With a thunderous crack, the yellow cloud burst, spilling a shower of sizzling, popping fire pellets onto the frozen river. The giants bellowed in surprise and leapt to their feet, the tiny balls of flame bouncing like hailstones off their black plate armor. Although Brianna could see that her blazing storm was hardly incinerating the fire giants, the brutes were nevertheless frightened-and with good reason. They had taken no more than three steps before a series of long, sharp crackles rang through the canyon. A hissing, impenetrable steam cloud rose about their legs. Almost as one, the entire group dropped through the thawing ice, filling the canyon with an eerie chorus of chattering and gurgling as their heavy armor dragged them beneath Wyrm River’s frigid waters.

The agony in Brianna’s abdomen had grown worse. She felt as if someone were standing on her stomach, grinding hobnailed boots into her womb. Her knees were trembling, and the pain deepened with every breath. The queen grabbed a handful of Blizzard’s mane and cursed Radborne for taking so long to return with her midwife, then looked toward her husband.

Tavis’s four attackers had discovered they could not dodge the firbolg’s deadly aim. Now they were rushing across the slope, pulling boulders out of the ground as they ran. Brianna could see stripes of blood streaking the armor of two giants, and the high scout was just drawing his bowstring to fire another runearrow. He would have plenty of time to plant his deadly shafts in the remaining foes long before they reached him.

But even Tavis Burdun was not infallible. As he loosed Mountain Crusher’s bowstring, his target suddenly pulled a boulder out of the ground and stood upright. The shaft bounced off the giant’s armor and ricocheted down the mountain, disappearing into the midst of the melee. The high scout’s shoulders slumped. He could not detonate any of his runearrows without obliterating what remained of the Royal Snow Bears.

The fire giants hurled their boulders. Tavis threw himself down the mountain to escape the barrage, and his foes sprinted forward.

Brianna pulled a small stick of purple glass from her satchel. Her hands were trembling-whether from crushing pain or naked terror, she did not know.
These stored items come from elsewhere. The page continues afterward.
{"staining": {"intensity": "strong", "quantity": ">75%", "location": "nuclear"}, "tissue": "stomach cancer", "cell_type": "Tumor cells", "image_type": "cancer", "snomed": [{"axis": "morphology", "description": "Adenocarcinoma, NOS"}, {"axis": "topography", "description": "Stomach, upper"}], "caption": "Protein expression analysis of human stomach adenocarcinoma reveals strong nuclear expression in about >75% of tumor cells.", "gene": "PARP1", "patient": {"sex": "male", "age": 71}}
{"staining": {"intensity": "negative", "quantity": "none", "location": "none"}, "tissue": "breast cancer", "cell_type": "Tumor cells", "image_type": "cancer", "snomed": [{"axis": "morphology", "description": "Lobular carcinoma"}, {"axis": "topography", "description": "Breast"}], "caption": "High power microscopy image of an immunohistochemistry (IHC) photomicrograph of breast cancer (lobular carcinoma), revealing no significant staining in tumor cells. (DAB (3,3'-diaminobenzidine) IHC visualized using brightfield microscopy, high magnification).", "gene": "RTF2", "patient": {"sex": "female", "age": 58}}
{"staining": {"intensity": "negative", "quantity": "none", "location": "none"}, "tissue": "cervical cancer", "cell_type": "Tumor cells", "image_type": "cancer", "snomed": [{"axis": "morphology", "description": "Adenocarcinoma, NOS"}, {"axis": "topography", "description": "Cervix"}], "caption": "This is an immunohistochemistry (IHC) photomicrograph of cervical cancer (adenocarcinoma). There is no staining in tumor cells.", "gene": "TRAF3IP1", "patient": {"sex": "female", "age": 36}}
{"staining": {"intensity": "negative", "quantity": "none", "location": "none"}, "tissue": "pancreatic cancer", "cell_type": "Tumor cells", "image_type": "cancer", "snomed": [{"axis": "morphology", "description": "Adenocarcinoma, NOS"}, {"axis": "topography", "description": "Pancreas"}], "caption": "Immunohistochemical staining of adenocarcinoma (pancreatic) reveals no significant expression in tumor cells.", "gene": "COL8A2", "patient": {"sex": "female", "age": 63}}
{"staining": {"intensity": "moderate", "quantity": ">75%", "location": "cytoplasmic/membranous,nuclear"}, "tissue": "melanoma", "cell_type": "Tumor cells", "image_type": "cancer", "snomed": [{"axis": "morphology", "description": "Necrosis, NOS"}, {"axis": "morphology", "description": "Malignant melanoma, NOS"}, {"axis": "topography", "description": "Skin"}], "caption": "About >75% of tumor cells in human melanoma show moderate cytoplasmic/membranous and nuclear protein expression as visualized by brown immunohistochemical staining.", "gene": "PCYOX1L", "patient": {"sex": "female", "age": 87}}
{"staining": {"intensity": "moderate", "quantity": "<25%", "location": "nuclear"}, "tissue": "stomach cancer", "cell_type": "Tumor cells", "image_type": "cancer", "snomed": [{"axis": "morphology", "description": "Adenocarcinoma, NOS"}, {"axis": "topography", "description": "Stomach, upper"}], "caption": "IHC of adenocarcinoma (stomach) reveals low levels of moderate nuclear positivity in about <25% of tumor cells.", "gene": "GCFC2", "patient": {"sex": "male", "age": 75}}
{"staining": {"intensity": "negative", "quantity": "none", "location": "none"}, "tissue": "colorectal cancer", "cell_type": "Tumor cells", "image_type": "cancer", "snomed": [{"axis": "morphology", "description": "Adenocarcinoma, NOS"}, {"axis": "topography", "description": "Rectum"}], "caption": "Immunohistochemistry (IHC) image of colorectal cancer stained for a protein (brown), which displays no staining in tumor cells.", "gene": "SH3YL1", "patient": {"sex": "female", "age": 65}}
She pointed the glass rod at the giants and, squeezing the words up from deep within her pain-racked body, beseeched Hiatea’s blessing.

As Brianna spoke, Tavis rolled to his feet holding the long, thin shaft of a normal arrow. He nocked and fired in one smooth motion. The queen did not even see the missile streak through the air. Her husband simply released Mountain Crusher’s bowstring, then a giant slapped a hand over his eye and dropped to a knee.

The flames on Brianna’s golden amulet began to dance. The queen summoned the spell to mind, then groaned aloud as her anguish deepened. It felt as if the inexorable power of her abdominal muscles were grinding her pelvis bone to powder. She forced herself to exhale, twice, trying to breathe away her agony. The pain only grew worse.

Brianna fixed her eyes on her husband. He was racing down the hillside, reaching for his quiver with stones and stumps flying past his head, dodging fire giant boots as they kicked the ground around him into a froth. The queen opened her mouth, forcing her tongue to curl and trill as she shaped the arcane syllables that would save her husband’s life.

An unbearable surge of pain gripped her. She heard herself scream and felt her knees buckle, and her half-finished spell misfired. The glass rod dissolved in her hand, becoming a twinkling beam of purple luminescence that shot out of the canyon and hung high in the sky, fluttering and hissing and popping like the boreal lights gone mad.

A fire giant’s boot slammed into her husband and sent his limp body tumbling across the mountainside. Then Brianna felt the stinging bite of ice beneath her body and realized she had collapsed. A moment later, she heard the cold thunder of boulders raining down on the frozen road, and the voices of her loyal footmen rising together in a long, mournful wail: the death shriek of the Royal Snow Bear Company.